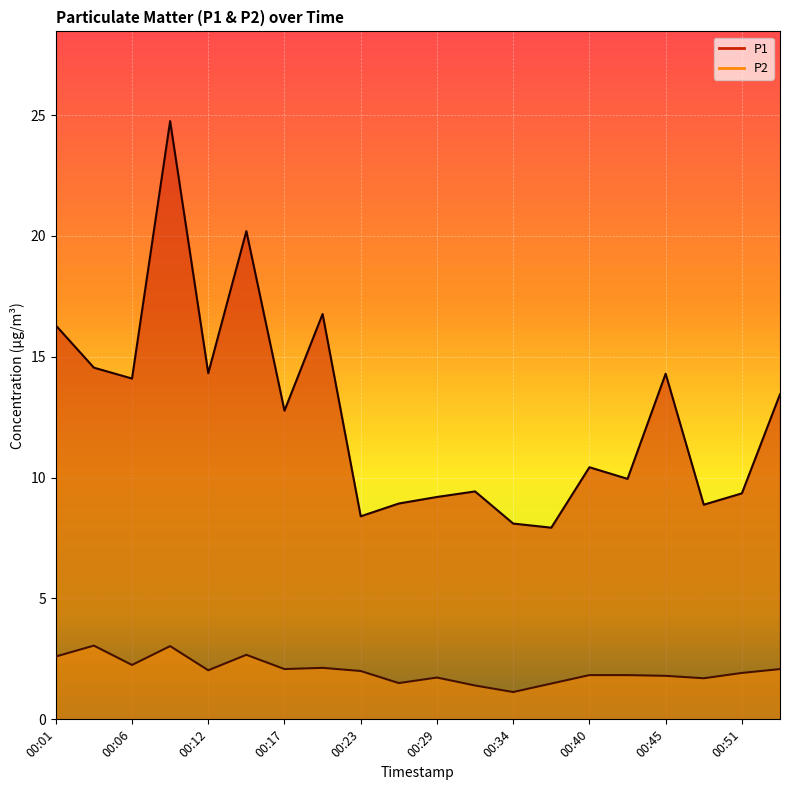

List the labels in order of P2 value, largest first.

00:04, 00:09, 00:15, 00:01, 00:06, 00:20, 00:17, 00:53, 00:12, 00:23, 00:51, 00:40, 00:42, 00:45, 00:29, 00:48, 00:26, 00:37, 00:31, 00:34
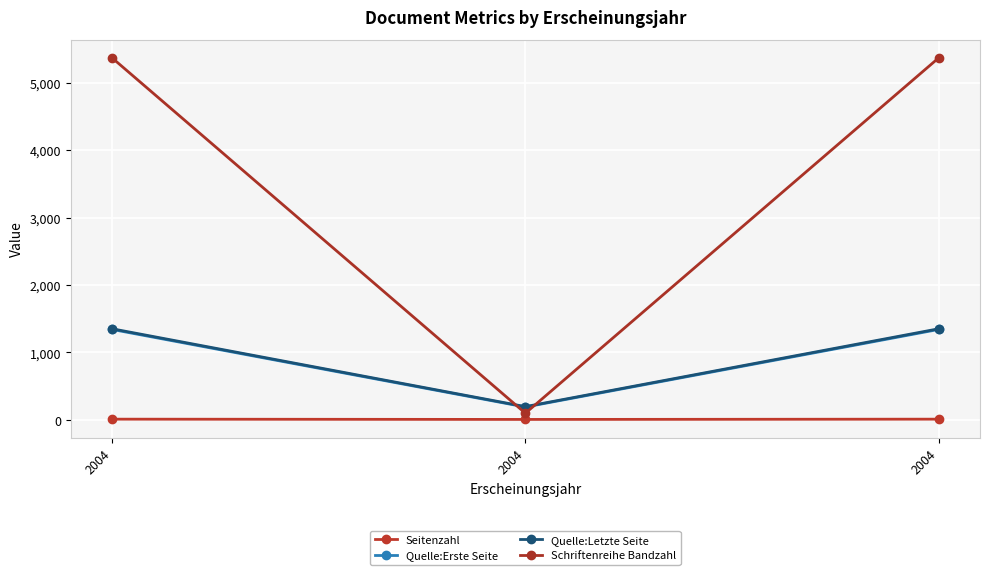

Reading left to right, transcribe all the data shown in this chart.

Seitenzahl: 10	6	10
Quelle:Erste Seite: 1341	190	1341
Quelle:Letzte Seite: 1351	196	1351
Schriftenreihe Bandzahl: 5370	98	5370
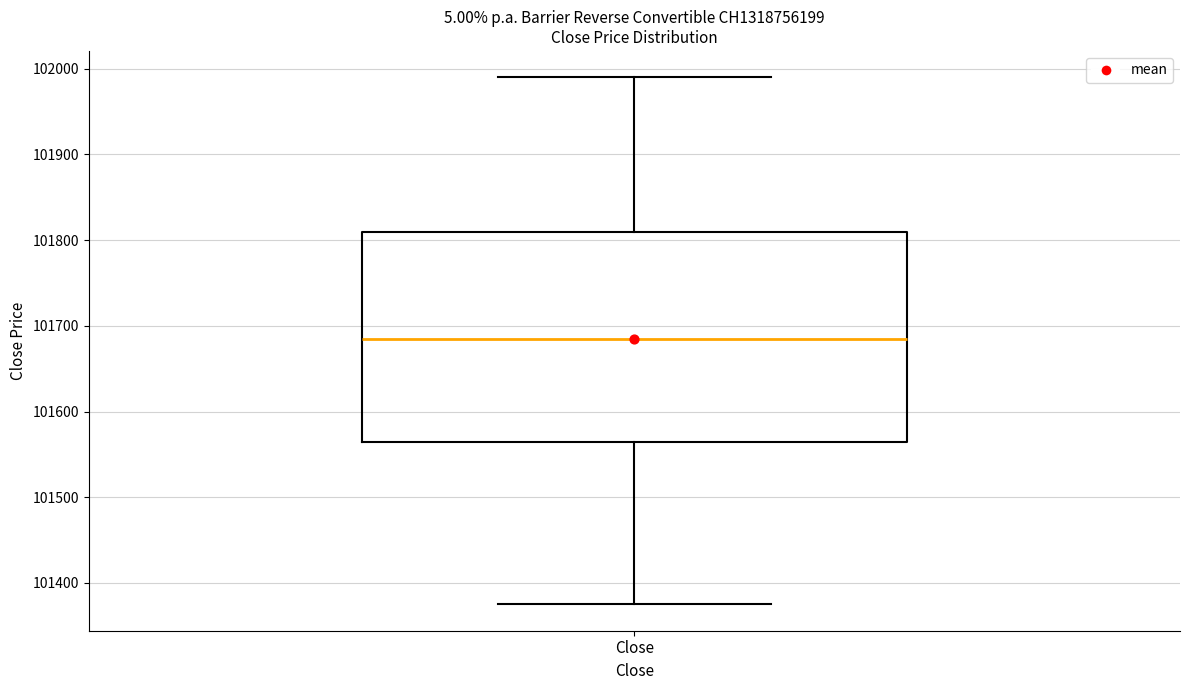

Where is the lower edge of the box for Close on the y-axis? The values are not printed on the chart, so give them approximately, as read against the axis.

101570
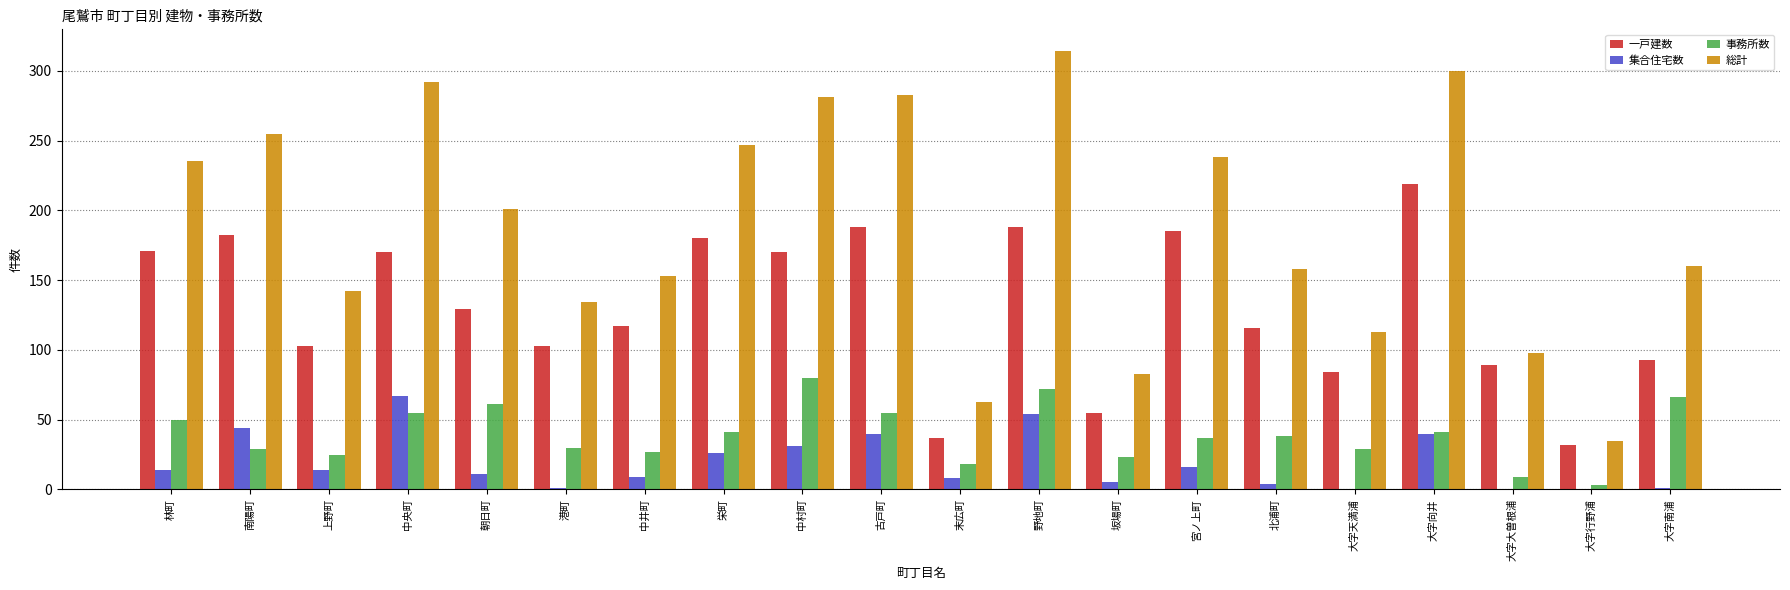

At which label is 集合住宅数 closest to 33?

中村町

++++

## WHAT YOU WILL DO
Write out all of the lines above with their wording unchanged, and leave the pictures out of your answer.

## ANSWER TO THIS EXERCISE
List the labels in order of P2 value, largest first.

00:04, 00:09, 00:15, 00:01, 00:06, 00:20, 00:17, 00:53, 00:12, 00:23, 00:51, 00:40, 00:42, 00:45, 00:29, 00:48, 00:26, 00:37, 00:31, 00:34

Reading left to right, transcribe all the data shown in this chart.

Seitenzahl: 10	6	10
Quelle:Erste Seite: 1341	190	1341
Quelle:Letzte Seite: 1351	196	1351
Schriftenreihe Bandzahl: 5370	98	5370

Where is the lower edge of the box for Close on the y-axis? The values are not printed on the chart, so give them approximately, as read against the axis.

101570

At which label is 集合住宅数 closest to 33?

中村町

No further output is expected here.